EXTRAIT FOURNI »
::::::::::

Quels financements européens pour les organismes HLM ?

Feder, FSE, Interreg, prêt BEI… plusieurs dispositifs européens ont été sollicités par les bailleurs sociaux français pour cofinancer des réhabilitations thermiques, de nouveaux process d’économie circulaire ou, plus rarement, la construction de logements. Si la complexité des dossiers a posé des difficultés ces dernières années, les dispositifs trouvent peu à peu preneurs.

Réservé aux abonnés
Argent euros
Plusieurs dispositifs européens ont été sollicités par les bailleurs sociaux français pour cofinancer, notamment, des réhabilitations thermiques.

::::::::::

ITEMS FOURNIS »
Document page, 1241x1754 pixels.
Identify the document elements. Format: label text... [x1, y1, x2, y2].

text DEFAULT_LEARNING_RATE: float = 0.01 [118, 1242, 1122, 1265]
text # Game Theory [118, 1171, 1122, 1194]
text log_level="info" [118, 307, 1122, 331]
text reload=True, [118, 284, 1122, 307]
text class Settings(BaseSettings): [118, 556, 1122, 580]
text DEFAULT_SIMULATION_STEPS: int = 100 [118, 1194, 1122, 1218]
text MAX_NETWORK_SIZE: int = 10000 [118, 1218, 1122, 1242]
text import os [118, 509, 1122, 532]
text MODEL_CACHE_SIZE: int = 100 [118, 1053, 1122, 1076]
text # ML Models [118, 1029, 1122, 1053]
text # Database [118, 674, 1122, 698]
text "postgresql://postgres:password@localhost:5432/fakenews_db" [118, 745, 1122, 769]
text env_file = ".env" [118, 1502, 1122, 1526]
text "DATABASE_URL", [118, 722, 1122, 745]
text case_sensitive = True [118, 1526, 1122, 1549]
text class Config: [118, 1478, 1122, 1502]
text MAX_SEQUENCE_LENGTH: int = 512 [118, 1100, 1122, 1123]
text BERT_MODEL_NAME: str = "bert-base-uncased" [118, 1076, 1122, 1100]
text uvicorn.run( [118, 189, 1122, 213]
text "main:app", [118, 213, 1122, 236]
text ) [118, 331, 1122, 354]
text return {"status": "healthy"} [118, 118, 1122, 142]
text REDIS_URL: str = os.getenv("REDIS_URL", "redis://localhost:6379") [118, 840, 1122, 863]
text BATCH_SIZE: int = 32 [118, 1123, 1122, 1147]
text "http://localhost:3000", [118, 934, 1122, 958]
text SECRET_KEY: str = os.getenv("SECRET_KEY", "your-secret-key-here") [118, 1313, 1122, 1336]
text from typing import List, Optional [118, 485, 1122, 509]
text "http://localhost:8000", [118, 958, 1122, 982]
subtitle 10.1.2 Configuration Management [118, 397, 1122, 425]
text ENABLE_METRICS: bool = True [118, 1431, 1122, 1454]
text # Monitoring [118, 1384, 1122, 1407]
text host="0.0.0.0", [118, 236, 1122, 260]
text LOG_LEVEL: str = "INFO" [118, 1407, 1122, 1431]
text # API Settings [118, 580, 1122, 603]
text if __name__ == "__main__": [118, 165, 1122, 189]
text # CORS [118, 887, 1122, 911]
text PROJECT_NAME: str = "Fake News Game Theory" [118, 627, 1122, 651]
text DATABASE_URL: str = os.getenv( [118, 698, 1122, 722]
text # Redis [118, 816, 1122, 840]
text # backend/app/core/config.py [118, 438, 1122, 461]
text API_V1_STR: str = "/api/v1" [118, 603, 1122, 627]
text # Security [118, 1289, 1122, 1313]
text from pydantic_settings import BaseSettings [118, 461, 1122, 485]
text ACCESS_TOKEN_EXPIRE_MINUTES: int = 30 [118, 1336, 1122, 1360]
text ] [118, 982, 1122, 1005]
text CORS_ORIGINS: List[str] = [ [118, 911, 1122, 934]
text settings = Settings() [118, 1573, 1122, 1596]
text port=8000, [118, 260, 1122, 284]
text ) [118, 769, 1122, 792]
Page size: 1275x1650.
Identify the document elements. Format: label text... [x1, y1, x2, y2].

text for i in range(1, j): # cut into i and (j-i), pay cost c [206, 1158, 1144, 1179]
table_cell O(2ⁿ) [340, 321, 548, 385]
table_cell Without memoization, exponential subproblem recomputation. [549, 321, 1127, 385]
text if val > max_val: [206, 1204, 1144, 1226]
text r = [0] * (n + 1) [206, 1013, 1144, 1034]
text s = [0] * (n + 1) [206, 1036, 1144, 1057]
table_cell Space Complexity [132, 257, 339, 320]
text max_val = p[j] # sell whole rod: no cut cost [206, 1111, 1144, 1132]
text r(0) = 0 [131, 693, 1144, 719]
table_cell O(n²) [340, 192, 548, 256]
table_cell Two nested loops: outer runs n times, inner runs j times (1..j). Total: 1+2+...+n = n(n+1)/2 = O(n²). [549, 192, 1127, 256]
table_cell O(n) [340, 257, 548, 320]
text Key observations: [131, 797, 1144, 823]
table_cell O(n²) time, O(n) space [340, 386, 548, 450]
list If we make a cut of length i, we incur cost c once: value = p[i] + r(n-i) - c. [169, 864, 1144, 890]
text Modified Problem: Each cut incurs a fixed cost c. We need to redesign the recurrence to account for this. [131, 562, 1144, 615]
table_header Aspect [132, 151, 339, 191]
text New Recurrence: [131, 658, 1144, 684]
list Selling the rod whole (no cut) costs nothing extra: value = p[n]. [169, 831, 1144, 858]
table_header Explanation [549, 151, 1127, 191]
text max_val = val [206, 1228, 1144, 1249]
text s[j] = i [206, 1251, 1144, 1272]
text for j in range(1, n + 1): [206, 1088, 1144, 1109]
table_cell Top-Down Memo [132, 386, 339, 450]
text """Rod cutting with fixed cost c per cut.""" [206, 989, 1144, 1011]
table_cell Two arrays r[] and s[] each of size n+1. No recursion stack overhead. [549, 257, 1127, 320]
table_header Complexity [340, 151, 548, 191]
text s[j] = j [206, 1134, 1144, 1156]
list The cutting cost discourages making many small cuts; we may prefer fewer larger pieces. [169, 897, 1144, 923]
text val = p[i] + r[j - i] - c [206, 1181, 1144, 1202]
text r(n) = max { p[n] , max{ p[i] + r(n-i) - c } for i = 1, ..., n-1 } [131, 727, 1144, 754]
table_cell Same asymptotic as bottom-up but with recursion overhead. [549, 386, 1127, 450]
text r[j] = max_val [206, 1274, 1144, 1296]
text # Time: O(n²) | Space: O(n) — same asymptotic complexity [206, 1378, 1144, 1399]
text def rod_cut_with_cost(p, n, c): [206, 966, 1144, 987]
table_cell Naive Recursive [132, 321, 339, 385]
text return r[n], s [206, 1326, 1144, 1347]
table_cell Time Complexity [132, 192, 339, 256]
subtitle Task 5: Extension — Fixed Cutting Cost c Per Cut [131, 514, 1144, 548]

::::::::::

VOTRE OBJECTIF »
Prolongez l'extrait sur les financements européens destinés aux organismes HLM, en reprenant juste après sa dernière phrase.

RÉPONSE »
Face à la diminution des financements de l’État au profit du logement social, l’Union européenne peut-elle offrir des solutions ? Environ 140 représentants de bailleurs sociaux se sont penchés sur la question vendredi 5 avril 2019 à Paris, à l’occasion d’une journée professionnelle organisée par l’USH. « Ce n’est pas simple de quitter le régime des subventions, mais les fonds structurels européens sont importants dans un contexte où l’ensemble des contributions financières au logement social baissent, voire disparaissent », estime la vice-présidente de la Fédération nation des associations régionales HLM (Fnar) en charge des questions européennes, Muriel Boumier.

Pour le directeur des affaires européennes de l’USH à Bruxelles Laurent Ghekiere, les bailleurs sociaux peuvent et doivent profiter d’un contexte leur est plus favorable qu’auparavant. Si le logement social n’est pas une compétence européenne, il est en revanche « désormais perçu par la Commission européenne comme un instrument à part entière pour mettre en œuvre les politiques de l’UE en matière de rénovation thermique, de lutte contre le changement climatique, de cohésion et d’inclusion sociale », observe-t-il.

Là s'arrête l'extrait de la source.